Task instructions ::
Below is a listing; restate from it, character for character, the lines beginning at the line holding "Georgescu de Comisia de Etică a" and ending at the line holding "اشتراک گذاری در شبکه های اجتماعی", both included.

Input ::
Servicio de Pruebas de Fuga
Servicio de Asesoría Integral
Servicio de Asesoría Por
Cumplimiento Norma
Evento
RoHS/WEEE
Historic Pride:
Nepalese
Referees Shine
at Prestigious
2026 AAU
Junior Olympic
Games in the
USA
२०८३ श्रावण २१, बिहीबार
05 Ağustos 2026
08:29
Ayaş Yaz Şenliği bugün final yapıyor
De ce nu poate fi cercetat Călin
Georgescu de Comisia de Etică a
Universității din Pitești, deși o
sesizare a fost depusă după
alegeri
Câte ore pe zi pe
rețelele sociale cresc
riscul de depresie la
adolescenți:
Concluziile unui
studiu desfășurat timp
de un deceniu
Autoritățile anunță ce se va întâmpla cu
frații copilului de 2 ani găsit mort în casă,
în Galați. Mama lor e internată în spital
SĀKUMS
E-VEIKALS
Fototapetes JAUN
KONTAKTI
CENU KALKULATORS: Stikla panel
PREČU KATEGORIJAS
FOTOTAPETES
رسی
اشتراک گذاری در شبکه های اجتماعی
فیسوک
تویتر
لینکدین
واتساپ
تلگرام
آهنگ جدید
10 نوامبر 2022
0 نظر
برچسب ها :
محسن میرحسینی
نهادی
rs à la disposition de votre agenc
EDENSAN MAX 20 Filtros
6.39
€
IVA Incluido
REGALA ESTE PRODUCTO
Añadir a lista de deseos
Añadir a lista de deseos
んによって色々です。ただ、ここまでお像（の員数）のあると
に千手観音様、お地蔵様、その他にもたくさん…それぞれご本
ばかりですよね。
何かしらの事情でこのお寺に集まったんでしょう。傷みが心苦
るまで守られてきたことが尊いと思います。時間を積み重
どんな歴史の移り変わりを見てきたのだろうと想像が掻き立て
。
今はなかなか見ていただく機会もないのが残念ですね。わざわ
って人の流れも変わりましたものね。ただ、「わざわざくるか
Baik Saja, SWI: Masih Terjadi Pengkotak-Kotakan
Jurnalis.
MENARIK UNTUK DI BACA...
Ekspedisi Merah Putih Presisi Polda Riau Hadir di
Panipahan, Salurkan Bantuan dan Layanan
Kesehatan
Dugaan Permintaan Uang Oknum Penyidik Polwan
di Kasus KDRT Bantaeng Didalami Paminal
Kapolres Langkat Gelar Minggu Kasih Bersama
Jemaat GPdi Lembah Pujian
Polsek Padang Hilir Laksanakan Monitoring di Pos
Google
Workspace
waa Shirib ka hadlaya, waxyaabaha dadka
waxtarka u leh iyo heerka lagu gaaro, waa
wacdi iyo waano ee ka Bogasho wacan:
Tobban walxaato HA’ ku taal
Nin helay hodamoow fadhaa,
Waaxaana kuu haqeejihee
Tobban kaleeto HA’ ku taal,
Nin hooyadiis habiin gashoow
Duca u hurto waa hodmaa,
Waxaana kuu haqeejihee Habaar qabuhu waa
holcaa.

Result of the exercise ::
Georgescu de Comisia de Etică a
Universității din Pitești, deși o
sesizare a fost depusă după
alegeri
Câte ore pe zi pe
rețelele sociale cresc
riscul de depresie la
adolescenți:
Concluziile unui
studiu desfășurat timp
de un deceniu
Autoritățile anunță ce se va întâmpla cu
frații copilului de 2 ani găsit mort în casă,
în Galați. Mama lor e internată în spital
SĀKUMS
E-VEIKALS
Fototapetes JAUN
KONTAKTI
CENU KALKULATORS: Stikla panel
PREČU KATEGORIJAS
FOTOTAPETES
رسی
اشتراک گذاری در شبکه های اجتماعی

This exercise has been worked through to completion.